Dans cette immensité jaunissante se glissent rivières et ruisseaux pareils à des serpens argentés, et se noient les villages comme autant de navires dont une tour d’église formerait le mât. Des bandes et des points blancs brodent les rubans bleus qui dans un incommensurable lointain semblent flotter au pied des montagnes. Le soleil de sa chaude lumière créatrice inonde les deux mondes de l’Orient et de l’Occident : ici l’Europe épuisée, décomposée comme les pierres qui s’émiettent à nos pieds, avec ses peuples courbés sous tous les maux qu’enfantent la richesse et la caducité ; il n’est rien qu’elle n’ait scruté, classé, défini ; cependant l’éternelle Isis la regarde en pitié de ses milliers d’yeux impénétrables ; là au contraire ce jeune Orient qui recueille d’une oreille enfantine les mystères que la création lui révèle, qui les presse amoureusement contre son cœur pénétré de la puissance de la nature et d’une foi profonde dans une destinée immuable, arrêtée de toute éternité ; aucun passé ne pèse sur lui, aucun souvenir ne le tourmente, il attend l’avenir sans espérance folle, mais aussi sans crainte.

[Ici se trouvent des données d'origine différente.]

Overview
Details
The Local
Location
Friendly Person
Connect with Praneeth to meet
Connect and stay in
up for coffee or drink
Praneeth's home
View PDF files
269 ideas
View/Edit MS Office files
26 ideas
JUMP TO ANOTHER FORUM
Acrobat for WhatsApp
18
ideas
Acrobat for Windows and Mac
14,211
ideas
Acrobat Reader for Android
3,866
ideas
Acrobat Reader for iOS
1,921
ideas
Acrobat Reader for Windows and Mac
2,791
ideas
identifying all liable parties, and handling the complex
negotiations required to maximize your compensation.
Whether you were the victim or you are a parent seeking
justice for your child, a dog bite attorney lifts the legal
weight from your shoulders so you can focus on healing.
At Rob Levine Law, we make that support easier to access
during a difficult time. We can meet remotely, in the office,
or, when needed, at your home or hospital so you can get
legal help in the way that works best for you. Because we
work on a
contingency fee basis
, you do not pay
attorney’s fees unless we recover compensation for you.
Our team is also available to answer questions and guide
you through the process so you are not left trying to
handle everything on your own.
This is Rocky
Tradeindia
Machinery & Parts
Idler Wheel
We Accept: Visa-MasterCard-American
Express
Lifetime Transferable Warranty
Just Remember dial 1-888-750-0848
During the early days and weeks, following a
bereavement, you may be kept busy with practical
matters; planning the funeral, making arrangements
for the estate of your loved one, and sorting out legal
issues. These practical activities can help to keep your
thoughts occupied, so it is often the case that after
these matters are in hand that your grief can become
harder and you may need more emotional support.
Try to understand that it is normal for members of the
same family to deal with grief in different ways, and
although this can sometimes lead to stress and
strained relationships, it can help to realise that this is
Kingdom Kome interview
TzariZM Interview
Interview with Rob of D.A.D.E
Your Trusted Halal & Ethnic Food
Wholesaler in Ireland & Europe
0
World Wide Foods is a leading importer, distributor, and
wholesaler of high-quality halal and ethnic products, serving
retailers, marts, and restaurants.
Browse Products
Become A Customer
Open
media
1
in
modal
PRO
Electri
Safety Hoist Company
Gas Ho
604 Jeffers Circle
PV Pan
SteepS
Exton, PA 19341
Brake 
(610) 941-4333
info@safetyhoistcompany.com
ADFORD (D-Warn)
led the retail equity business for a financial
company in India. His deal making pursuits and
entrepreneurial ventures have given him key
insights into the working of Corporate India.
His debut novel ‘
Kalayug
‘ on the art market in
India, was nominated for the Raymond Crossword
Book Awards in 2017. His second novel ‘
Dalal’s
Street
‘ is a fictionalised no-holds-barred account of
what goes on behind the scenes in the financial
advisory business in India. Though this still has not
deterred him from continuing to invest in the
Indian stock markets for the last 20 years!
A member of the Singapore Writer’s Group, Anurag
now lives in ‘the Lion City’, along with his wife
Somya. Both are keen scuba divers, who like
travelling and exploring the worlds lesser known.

Mes compagnons étaient descendus depuis longtemps, et j’étais encore là enchaîné par un charme. Au-dessous de moi, j’avais laissé la fumée des villages, les vapeurs pestilentielles des villes, la fiévreuse et tourbillonnante fourmilière humaine, la propriété, la guerre, la haine, le meurtre et le pillage, tout ce monde fardé avec ses riantes misères. Le vieux haydamak disait vrai : ce n’est que dans les montagnes qu’on trouve la paix, dans les hautes régions où ne fleurit plus que la pauvre mousse sur le rocher aride, où le cœur humain ne pourrait longtemps respirer, car chacun de ses battemens ne veut-il pas dire querelle, discorde, agitation, poursuite,… et après quoi ?.. Ici s’arrête le domaine des vivans, ici règnent les puissances élémentaires et primitives, la mort ! — Tout mon être s’est engourdi, il me semble devenir pierre parmi les pierres. Soudain une voix humaine me réveille et produit sur moi l’impression délicieuse d’un bruissement de source dans le désert.

— Il est temps ! prononce le vieux haydamak, pareil lui-même à une pierre majestueuse et grise, il est temps, répète-t-il de sa voix chaude et pénétrante en se séparant avec lenteur du rocher sur lequel il est assis ; descendons vers la race de Caïn.


SACHER-MASOCH.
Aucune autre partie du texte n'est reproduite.